## Page extract
=== Begin Enclosure ===

Fred wrote:both map and aap can be substituted for off board map units from toyota, honda, gm, etc
If you are using off board sensors then it is suggested to install protection circuits consisting of D31, D32, C19 (AAP) and D33, D34, C30 (MAP)
This should somehow be part of the BOM. MAP always has parts xyz and for off board use use abc and for on board use use jkl. Ditto for AAP, although AAP should be optional for everyone anyway, many/most won't install it, at least at first.

Map is tabbed AAP is not tabbed. AAP can be selected with or without barb both non tabbed.
Fred wrote:aap should have barb for routing to correct pressure zone on car.
As above optional we can make this standard if everyone agrees.

=== End Enclosure ===

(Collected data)
=== Begin Enclosure ===

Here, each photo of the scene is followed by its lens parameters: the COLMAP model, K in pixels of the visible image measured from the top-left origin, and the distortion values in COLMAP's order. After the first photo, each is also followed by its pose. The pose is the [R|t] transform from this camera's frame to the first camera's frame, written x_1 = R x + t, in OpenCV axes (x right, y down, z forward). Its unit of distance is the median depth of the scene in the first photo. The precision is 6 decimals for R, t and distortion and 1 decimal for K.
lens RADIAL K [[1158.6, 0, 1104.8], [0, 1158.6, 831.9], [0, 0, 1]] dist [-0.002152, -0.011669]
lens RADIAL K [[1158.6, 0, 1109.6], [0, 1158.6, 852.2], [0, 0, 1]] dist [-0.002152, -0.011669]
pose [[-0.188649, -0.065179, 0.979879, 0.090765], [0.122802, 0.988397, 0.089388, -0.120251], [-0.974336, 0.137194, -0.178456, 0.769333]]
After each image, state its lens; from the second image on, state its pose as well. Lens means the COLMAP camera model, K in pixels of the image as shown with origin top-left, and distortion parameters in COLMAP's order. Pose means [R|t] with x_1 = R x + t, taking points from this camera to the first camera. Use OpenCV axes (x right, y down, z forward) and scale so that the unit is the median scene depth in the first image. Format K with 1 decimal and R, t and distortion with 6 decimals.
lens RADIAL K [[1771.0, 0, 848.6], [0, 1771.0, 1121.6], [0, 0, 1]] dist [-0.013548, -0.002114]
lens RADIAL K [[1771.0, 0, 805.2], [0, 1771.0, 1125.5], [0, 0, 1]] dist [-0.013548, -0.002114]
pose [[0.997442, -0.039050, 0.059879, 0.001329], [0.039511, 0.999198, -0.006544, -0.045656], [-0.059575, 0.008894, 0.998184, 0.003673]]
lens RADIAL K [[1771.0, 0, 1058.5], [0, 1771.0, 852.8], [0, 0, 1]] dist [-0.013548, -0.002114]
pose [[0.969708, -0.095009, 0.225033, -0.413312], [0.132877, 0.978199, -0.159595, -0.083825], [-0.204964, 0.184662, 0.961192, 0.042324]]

=== End Enclosure ===

## Problems to solve
[1] Rewrite the paragraph of the sensor thread that begins "This should somehow be part of the BOM" as a short list, keeping its main facts.
[2] Extract the part of the sensor thread from "Fred wrote:both map" to "if everyone agrees.".
These lines are separate material and have no connection to the sensor thread.

## Answers by task
[1]
- These parts choices should be part of the BOM.
- MAP always uses parts xyz, plus abc for off board use or jkl for on board use.
- AAP follows the same pattern.
- AAP should be optional for everyone, since many or most won't install it, at least at first.

[2]
Fred wrote:both map and aap can be substituted for off board map units from toyota, honda, gm, etc
If you are using off board sensors then it is suggested to install protection circuits consisting of D31, D32, C19 (AAP) and D33, D34, C30 (MAP)
This should somehow be part of the BOM. MAP always has parts xyz and for off board use use abc and for on board use use jkl. Ditto for AAP, although AAP should be optional for everyone anyway, many/most won't install it, at least at first.

Map is tabbed AAP is not tabbed. AAP can be selected with or without barb both non tabbed.
Fred wrote:aap should have barb for routing to correct pressure zone on car.
As above optional we can make this standard if everyone agrees.